2Sep
Seventeen wybiera produkty, które naszym zdaniem pokochasz najbardziej. Możemy zarabiać prowizję za linki na tej stronie.
Zach Filkins z OneRepublic opowiada o nowym albumie grupy Budzenie się i dlaczego zespół jest tak nad Los Angeles.
Całkowity atak
ONEREPUBLIC WCZEŚNIE DOŚWIADCZYŁO OGROMNEGO SUKCESU. „APOLOGIZE” TO NAJCZĘŚCIEJ POBIERANA PIOSENKA W HISTORII CYFROWEJ USA. JAKIE TO CZUJE?
„To dość szalone, oczywiście nigdy nie możesz zaplanować czegoś takiego. Wiedzieliśmy, że piosenka ma w sobie jakąś magię, ale nie wiedzieliśmy jak bardzo. Kiedy wszystko się rozwinęło, byliśmy zszokowani. To ogromny zaszczyt i chcemy, aby więcej piosenek pojawiło się na stole w ten sposób, a nie tylko zostawić je na jednym”.
KIEDY TY I CZŁONEK ZESPÓŁ RYAN ROZPOCZĘCIE ROZMOWA O ZAŁOŻENIU ZESPÓŁ, WSZYSTKO WYNIKAŁO Z ROZMOWY O TWOICH ULUBIONYCH MUZYKACH. CZY PAMIĘTASZ KIM BYLI?
„Jednym z zespołów, na który się zgodziliśmy, był U2. Przez lata zmieniali się na nowo i nadal przynosili większe i lepsze koncerty. Wpłynęli na tak wielu ludzi i zrobili to w konkretnym celu, nie chcieli tylko być gwiazdami rocka. Byliśmy wtedy także wielkimi fanami Third Eye Blind. Byłem raczej facetem od piosenek, zawsze słuchałem radia, ale nigdy nie kupowałem pełnych albumów. Zawsze myśleliśmy, że jeśli uda nam się dotrzeć do radia, możemy podbić świat”.
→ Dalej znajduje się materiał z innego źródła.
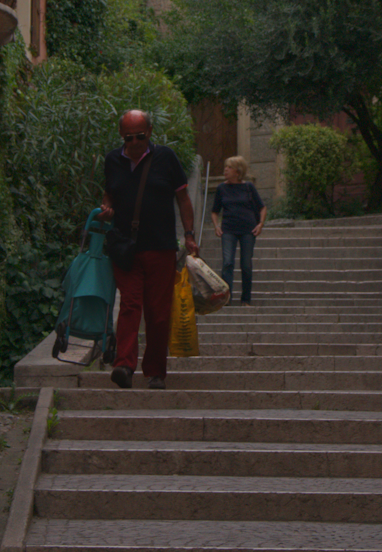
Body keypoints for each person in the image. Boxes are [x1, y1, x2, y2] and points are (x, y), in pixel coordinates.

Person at [100, 110, 198, 389]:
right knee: (130, 305)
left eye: (140, 136)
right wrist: (106, 208)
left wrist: (189, 235)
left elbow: (183, 198)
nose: (134, 143)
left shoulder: (166, 157)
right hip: (125, 248)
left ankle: (155, 370)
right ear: (122, 136)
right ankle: (124, 366)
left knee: (157, 311)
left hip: (160, 247)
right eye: (128, 137)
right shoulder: (112, 160)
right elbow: (110, 193)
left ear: (150, 132)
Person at [211, 156, 266, 305]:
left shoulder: (248, 187)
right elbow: (215, 211)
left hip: (248, 230)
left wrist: (260, 224)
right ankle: (227, 298)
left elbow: (262, 207)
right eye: (225, 167)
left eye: (229, 167)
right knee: (228, 263)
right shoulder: (222, 188)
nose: (225, 170)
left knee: (246, 264)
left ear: (237, 171)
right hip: (228, 229)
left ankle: (246, 299)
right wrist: (216, 225)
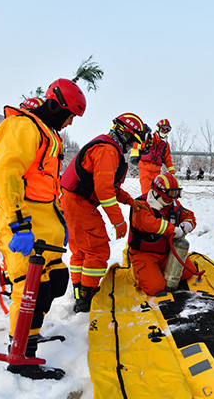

ONEREPUBLIC PRZENOSIŁ SIĘ DO KOLORADO W CELU PRACY BUDZENIE SIĘ. DLACZEGO WYBRAŁEŚ TAM ZAMIAST CZY NOWY JORK LUB Los Angeles?
„Byliśmy w Los Angeles przez pięć do sześciu lat, zanim cokolwiek z nami wystartowało, a do tego czasu już to przeszliśmy. Los Angeles jest czasami trudnym miastem do zniesienia. To było dla nas za szybko. Wielu facetów myśli o Kolorado jako o domu i jest o wiele bardziej wyluzowane, więc pomyśleliśmy, dlaczego nie nagrywać w miejsce, które jest nieco wolniejsze, więc mogliśmy skupić się na muzyce, ale nadal jeździć na snowboardzie w weekendy? W L.A. trudno było znaleźć miejsce, które byłoby w szczerym polu”.
CZEGO MOŻEMY OCZEKIWAĆ BUDZENIE SIĘ? CZY SĄ JAKIEŚ PODOBIEŃSTWA OD ŚNIĆ NA GŁOS?
„Staraliśmy się nie mylić wszystkich. Chcieliśmy zachować spójność tego albumu, ale jednocześnie być wiernym sobie. Zdecydowanie nie jesteśmy w tym samym miejscu, w którym byliśmy na ostatnim albumie. Jeśli polubiłeś Śnić na głos na pewno usłyszycie podobne piosenki, ale chcemy też pozyskać nową grupę słuchaczy. Ten album jest zdecydowanie bardziej dynamiczny niż poprzedni i naprawdę reprezentuje to, gdzie jesteśmy teraz muzycznie.
MASZ TERAZ DWA ALBUMY POD PASEM. CO CIESZY SIĘ W PROCESIE NAGRYWANIA?
„Dla mnie zdecydowanie są to chwile, w których natkniesz się na coś, co sprawia, że jesteś naprawdę podekscytowany. Nawet jeśli jest to tylko przypadkowy moment, kiedy bawisz się swoimi instrumentami. Nie zdarza się to codziennie, ale kiedy to się dzieje, jest to niesamowite do uchwycenia”.